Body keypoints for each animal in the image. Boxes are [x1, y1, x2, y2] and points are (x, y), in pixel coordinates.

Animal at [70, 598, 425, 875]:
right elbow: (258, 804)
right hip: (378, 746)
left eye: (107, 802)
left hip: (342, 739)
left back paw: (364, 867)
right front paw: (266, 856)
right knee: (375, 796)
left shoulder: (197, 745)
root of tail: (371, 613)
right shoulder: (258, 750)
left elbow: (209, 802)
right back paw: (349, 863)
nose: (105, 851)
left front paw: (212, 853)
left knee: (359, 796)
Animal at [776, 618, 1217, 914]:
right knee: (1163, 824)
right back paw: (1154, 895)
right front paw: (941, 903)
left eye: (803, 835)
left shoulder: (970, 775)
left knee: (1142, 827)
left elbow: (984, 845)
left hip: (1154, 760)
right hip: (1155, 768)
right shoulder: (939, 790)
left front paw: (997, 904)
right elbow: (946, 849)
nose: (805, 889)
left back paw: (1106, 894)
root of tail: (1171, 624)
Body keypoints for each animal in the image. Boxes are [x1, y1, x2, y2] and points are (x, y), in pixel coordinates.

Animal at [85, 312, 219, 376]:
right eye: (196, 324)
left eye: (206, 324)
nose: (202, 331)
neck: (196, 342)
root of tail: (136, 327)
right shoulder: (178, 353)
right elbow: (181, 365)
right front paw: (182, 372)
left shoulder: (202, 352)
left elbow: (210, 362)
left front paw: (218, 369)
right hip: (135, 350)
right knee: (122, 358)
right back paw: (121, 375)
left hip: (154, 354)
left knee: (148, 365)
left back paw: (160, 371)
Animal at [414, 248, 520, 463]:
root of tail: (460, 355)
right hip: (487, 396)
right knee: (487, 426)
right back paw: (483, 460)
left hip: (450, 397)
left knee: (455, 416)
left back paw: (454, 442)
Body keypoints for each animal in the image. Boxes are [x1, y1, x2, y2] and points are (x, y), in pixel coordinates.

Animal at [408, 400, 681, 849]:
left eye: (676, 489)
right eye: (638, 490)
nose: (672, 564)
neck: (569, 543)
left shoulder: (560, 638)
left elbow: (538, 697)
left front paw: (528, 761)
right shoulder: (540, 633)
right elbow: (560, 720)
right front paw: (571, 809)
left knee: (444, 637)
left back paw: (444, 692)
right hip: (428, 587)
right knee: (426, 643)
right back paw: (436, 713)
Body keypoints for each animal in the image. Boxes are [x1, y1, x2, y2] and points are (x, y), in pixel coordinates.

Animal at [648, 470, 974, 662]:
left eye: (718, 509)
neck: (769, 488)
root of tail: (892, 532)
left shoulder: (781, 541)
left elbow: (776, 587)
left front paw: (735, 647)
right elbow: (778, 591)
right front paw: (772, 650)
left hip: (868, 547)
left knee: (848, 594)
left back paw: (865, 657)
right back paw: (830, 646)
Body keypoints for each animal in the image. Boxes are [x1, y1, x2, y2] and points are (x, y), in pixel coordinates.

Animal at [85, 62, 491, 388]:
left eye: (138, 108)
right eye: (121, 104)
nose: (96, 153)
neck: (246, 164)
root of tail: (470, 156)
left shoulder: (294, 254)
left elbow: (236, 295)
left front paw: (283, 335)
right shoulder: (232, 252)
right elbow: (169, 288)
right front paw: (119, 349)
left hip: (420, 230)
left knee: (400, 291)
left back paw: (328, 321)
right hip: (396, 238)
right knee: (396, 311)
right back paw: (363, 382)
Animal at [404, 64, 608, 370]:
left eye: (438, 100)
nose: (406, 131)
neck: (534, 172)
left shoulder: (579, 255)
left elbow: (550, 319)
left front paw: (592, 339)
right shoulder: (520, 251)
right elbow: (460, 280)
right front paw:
:::
**Problem description:** Repeat the listing. Keep every character the same.

**Task answer:**
Body keypoints for each animal in the image. Boxes are [x1, y1, x2, y2] and points are (x, y), in pixel coordinates.

Animal at [70, 598, 425, 875]:
right elbow: (258, 804)
right hip: (378, 746)
left eye: (107, 802)
left hip: (342, 739)
left back paw: (364, 867)
right front paw: (266, 856)
right knee: (375, 796)
left shoulder: (197, 745)
root of tail: (371, 613)
right shoulder: (258, 750)
left elbow: (209, 802)
right back paw: (349, 863)
nose: (105, 851)
left front paw: (212, 853)
left knee: (359, 796)
Animal at [776, 618, 1217, 914]:
right knee: (1163, 824)
right back paw: (1154, 895)
right front paw: (941, 903)
left eye: (803, 835)
left shoulder: (970, 775)
left knee: (1142, 827)
left elbow: (984, 845)
left hip: (1154, 760)
right hip: (1155, 768)
right shoulder: (939, 790)
left front paw: (997, 904)
right elbow: (946, 849)
nose: (805, 889)
left back paw: (1106, 894)
root of tail: (1171, 624)
Body keypoints for each animal in the image. Boxes are [x1, y1, x2, y2] and points are (x, y), in pixel coordinates.

Animal at [85, 312, 219, 376]:
right eye: (196, 324)
left eye: (206, 324)
nose: (202, 331)
neck: (196, 342)
root of tail: (136, 327)
right shoulder: (178, 353)
right elbow: (181, 365)
right front paw: (182, 372)
left shoulder: (202, 352)
left elbow: (210, 362)
left front paw: (218, 369)
right hip: (135, 350)
right knee: (122, 358)
right back paw: (121, 375)
left hip: (154, 354)
left knee: (148, 365)
left back paw: (160, 371)
Animal at [414, 248, 520, 463]:
root of tail: (460, 355)
right hip: (487, 396)
right knee: (487, 426)
right back paw: (483, 460)
left hip: (450, 397)
left knee: (455, 416)
left back paw: (454, 442)
Body keypoints for each animal in the image. Boxes are [x1, y1, x2, y2] and points are (x, y), in pixel coordinates.

Animal at [408, 400, 681, 849]:
left eye: (676, 489)
right eye: (638, 490)
nose: (672, 564)
neck: (569, 543)
left shoulder: (560, 638)
left elbow: (538, 697)
left front paw: (528, 761)
right shoulder: (540, 633)
right elbow: (560, 720)
right front paw: (571, 809)
left knee: (444, 637)
left back paw: (444, 692)
right hip: (428, 587)
right knee: (426, 643)
right back paw: (436, 713)
Body keypoints for each animal in the image. Boxes are [x1, y1, x2, y2] and points are (x, y), in pixel coordinates.

Animal at [648, 470, 974, 662]:
left eye: (718, 509)
neck: (769, 488)
root of tail: (892, 532)
left shoulder: (781, 541)
left elbow: (776, 587)
left front paw: (735, 647)
right elbow: (778, 591)
right front paw: (772, 650)
left hip: (868, 547)
left knee: (848, 594)
left back paw: (865, 657)
right back paw: (830, 646)
Body keypoints for each animal in the image. Boxes are [x1, y1, x2, y2] and points are (x, y), in pixel coordinates.

Animal at [85, 62, 491, 388]:
left eye: (138, 108)
right eye: (121, 104)
nose: (96, 153)
neck: (246, 164)
root of tail: (470, 156)
left shoulder: (294, 254)
left elbow: (236, 295)
left front paw: (283, 335)
right shoulder: (232, 252)
right elbow: (169, 288)
right front paw: (119, 349)
left hip: (420, 230)
left knee: (400, 291)
left back paw: (328, 321)
right hip: (396, 238)
right knee: (396, 311)
right back paw: (363, 382)
Animal at [404, 64, 608, 370]:
left eye: (438, 100)
nose: (406, 131)
neck: (534, 172)
left shoulder: (579, 255)
left elbow: (550, 319)
left front paw: (592, 339)
right shoulder: (520, 251)
right elbow: (460, 280)
right front paw:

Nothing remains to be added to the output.